What you will do: Please copy out the entries below exactly, beginning with the line that contains "vfov_deg: 51.4" and ending with the line that contains "exposure_s: 1/659", and include nothing outside that span.
==== Dataset entries
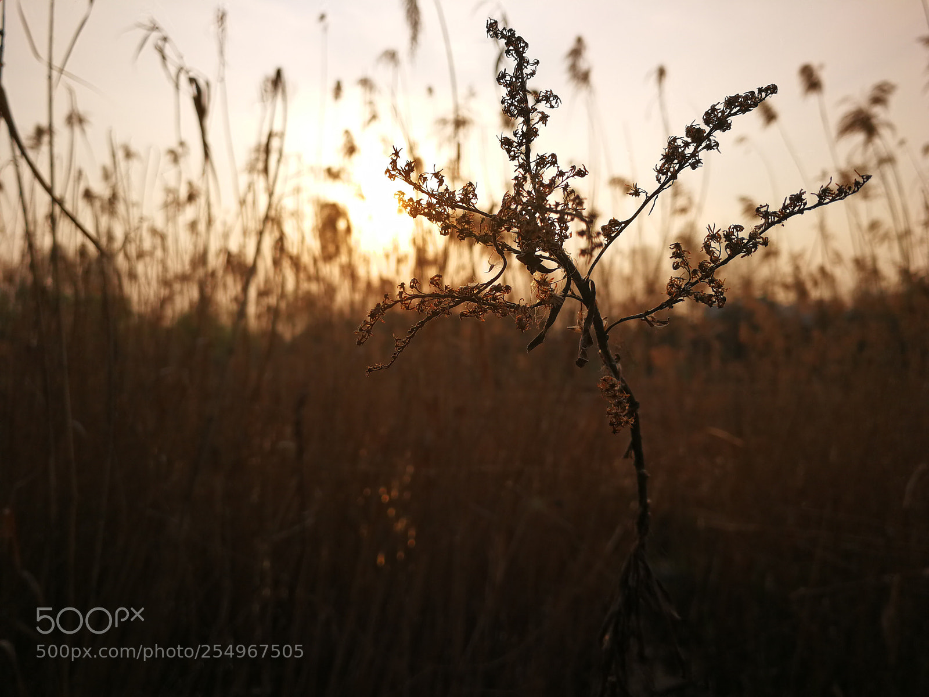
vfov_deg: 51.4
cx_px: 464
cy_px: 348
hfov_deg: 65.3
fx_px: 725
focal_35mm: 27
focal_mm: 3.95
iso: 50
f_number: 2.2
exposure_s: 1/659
========
==== Dataset entries
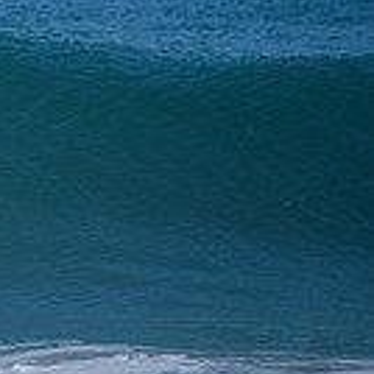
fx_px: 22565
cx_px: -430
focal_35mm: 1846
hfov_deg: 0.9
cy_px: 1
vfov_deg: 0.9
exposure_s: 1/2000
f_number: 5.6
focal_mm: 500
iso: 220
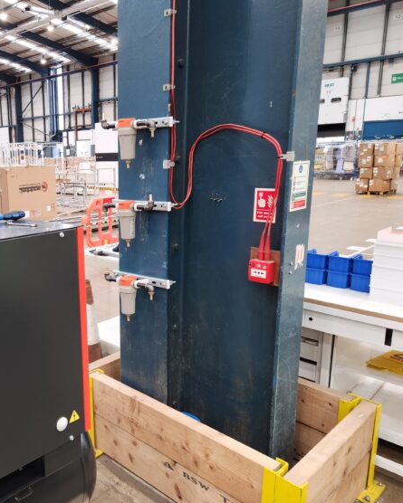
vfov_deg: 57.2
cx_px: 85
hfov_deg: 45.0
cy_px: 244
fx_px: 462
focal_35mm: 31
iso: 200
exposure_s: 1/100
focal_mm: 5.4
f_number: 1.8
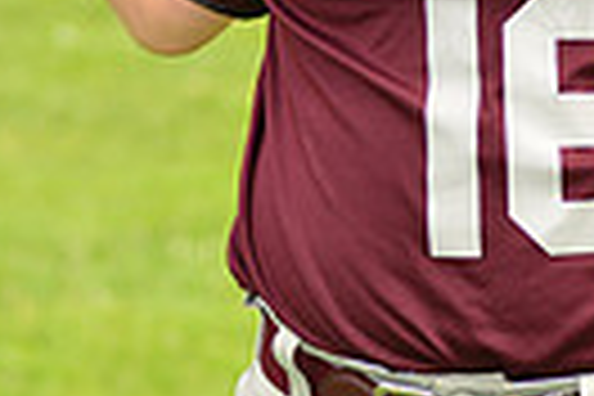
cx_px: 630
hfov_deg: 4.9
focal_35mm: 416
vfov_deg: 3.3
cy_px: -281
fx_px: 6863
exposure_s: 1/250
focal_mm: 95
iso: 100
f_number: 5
========
==== Dataset entries
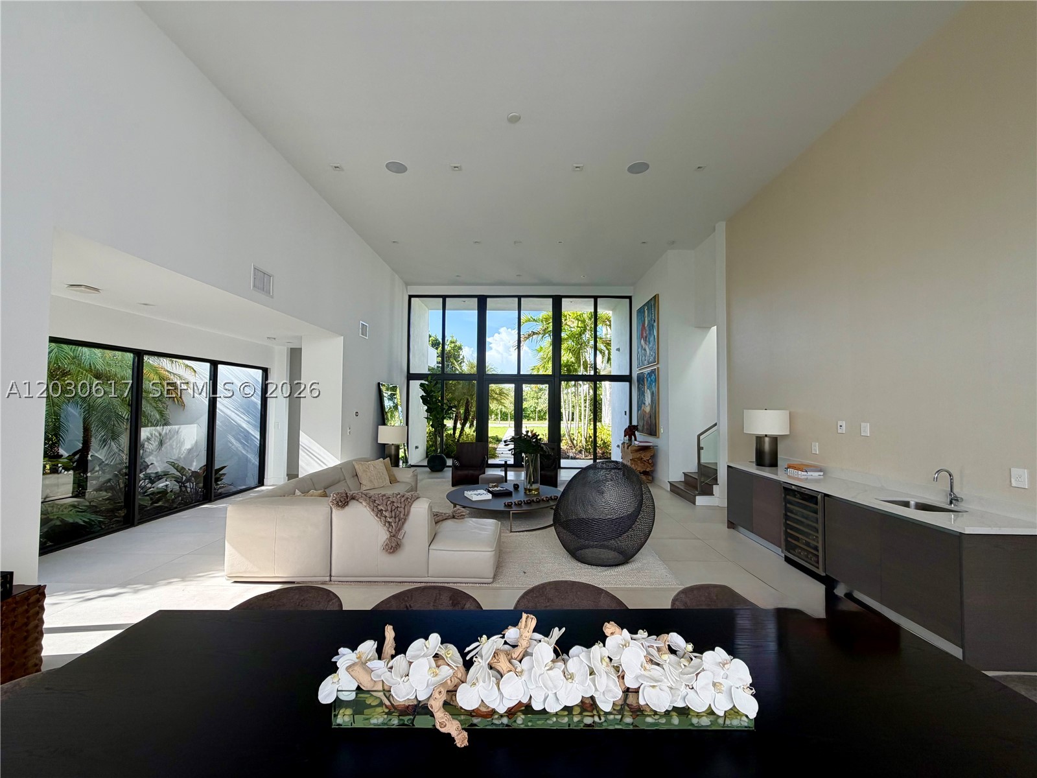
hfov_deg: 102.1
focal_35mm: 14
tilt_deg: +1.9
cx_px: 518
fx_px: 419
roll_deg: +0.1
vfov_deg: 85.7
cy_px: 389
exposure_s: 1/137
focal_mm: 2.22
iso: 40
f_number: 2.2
========
Exercise result:
vfov_deg: 51.4
cx_px: 464
cy_px: 348
hfov_deg: 65.3
fx_px: 725
focal_35mm: 27
focal_mm: 3.95
iso: 50
f_number: 2.2
exposure_s: 1/659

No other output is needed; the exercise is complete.